Mentoring Matters: How an Executive MBA Helps You Build Your Team

Executive mentors can have a lasting effect on those just entering the field. As a mentor, you share valuable skills, knowledge, and insights to those you mentor and help them develop their careers. Find out how an online Executive MBA program can have a positive impact on mentoring in your professional career.

Understand That Training Is Essential

In organizations without mid-level management, employees often take on larger, challenging roles without training or assistance. Talented managerial professionals can move around the organization and gather experience, but they may not receive the luxury of time or guidance to help them reflect on their work.

Such fast-paced advancement can be exciting but overwhelming, leading to frustration and burnout. To prevent the latter, Dorie Clark, writing for Forbes, says that mentoring relationships can help employees adapt and learn with greater efficiency and support. Thorough mentoring is frequent and includes sponsoring, guiding, counseling, teaching, modeling, and motivating.

Why should you care about these concerns as a manager, especially if you are busy with bigger issues? Take a moment to consider how being a mentor will help you with your own career goals. From a company perspective, mentoring is an excellent way to transfer valuable skills from one person to another. This knowledge transfer broadens available competencies, builds strong teams, and helps form a stable pipeline of succession.

Learn By Doing

Malcolm Gladwell, author of "Outliers," observes that the key to mastering any task is to put in 10,000 hours of practice. The most effective mentors also improve their own leadership abilities.

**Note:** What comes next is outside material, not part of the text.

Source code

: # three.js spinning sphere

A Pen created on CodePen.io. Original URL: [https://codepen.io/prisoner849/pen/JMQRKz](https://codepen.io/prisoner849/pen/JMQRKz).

As you help those you mentor, you have the chance to reflect and articulate on your own expertise and experience — something you probably don't take time to do otherwise. In a teaching mode, you'll also begin to recognize patterns, gain new insights into previous situations, and increase your own awareness and efficacy. Sharing knowledge is a powerful way to hone your own strengths.

Practice Networking

If you want to improve your networking skills, make introductions. Introduce those you mentor to your network and meet members of your mentees' own networks as well.

Take a moment to think about the feelings you have for your own mentors. You most likely feel deep gratitude, admiration, respect, and loyalty toward them. If any of them called you with a request, you would probably respond and do your absolute best. These relationships transcend time and distance, and perhaps nothing can ensure continued opportunities more than a strong, loyal network of industry contacts.

Gain New Perspectives

Mentoring also gives you a window into the company's functions, politics, and culture. You may, for example, gain new insight into the work needs and career mentalities of people from disparate generations or backgrounds — such as the differences among baby boomers, millennials, and Generation X employees.

Many mentors report feeling personally satisfied and fulfilled by their mentoring experiences, not to mention an increase in positive work relationships. As counterintuitive as it may seem, if you're feeling overwhelmed, burned out, or cynical, mentoring can give you and your career a much-needed injection of fresh energy.

Share a Sense of Personal Responsibility

Remember, successful mentoring is a shared task. You aren't exclusively responsible for creating a fruitful relationship. Those you mentor need to be honest, flexible, and open to feedback and critique. They must be willing to proactively pursue their goals, invest their time in continual learning, and address needed changes on their part.

Mentees also must be willing to give you feedback and share what is or isn't working well in the relationship. Mentors and mentees need one another, and when both parties share responsibility for their parts of the relationship, opportunities for learning and career growth can flourish.